Day and night our stage pounded on with only an occasional stop for meals and change of horses, and at length, after 18 days of actual travel, Father and I were safely deposited in Council Bluffs, Iowa, about the 15th of October. My eleventh birthday had occurred on the way, and was celebrated by the customary supply of crackers and cheese which we had in store for the journey.
We found our way down to the old home place some thirty miles away and found our tenant in full swing of pomposity and big talk, as he claimed to have been in California himself sometime before we made the trip, and had to his credit some notable achievements of very doubtful moral character. He seemingly had been hoping that Father would never return and that he would become easy possessor of that fine Iowa farm. And so we enjoyed the old home during the late fall and winter – part of my time being taken with study in the district school, something in which I had never before been interested. Father became more restless and by early spring concluded to sell the farm, which he did at a scandalously low price (only $2500) and made preparations for another trip “Across the Plains”.

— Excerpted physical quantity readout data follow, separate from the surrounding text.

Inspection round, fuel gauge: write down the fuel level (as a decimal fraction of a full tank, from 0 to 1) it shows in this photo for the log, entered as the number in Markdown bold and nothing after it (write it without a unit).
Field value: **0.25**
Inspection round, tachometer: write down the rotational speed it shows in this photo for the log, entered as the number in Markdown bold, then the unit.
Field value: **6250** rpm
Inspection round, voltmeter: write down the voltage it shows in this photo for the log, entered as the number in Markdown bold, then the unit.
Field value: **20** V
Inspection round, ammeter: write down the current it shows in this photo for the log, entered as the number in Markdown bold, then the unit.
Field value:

This time it was to be away out to the Pacific Northwest to the Gold Fields of the Salmon River, somewhere in the wonderful region since included in the state of Idaho. That journey, which began with ox-teams early in May and ended late in September in Portland Oregon, embraced happenings of a highly sensational character, which I have set forth in a fuller account not just now at hand. Of one thing I am certain, if the marauder who, with others, invaded our unguarded encampment one night out in Southern Wyoming, crept into our tent and took a rifle from under the pillow of Father and myself, had aimed better as I stood in the open doorway, something like seventy-four years of my earthly career would have been clipped off then and there. That
Bullet hole, close to where I stood, was for many a day a reminder of my narrow escape.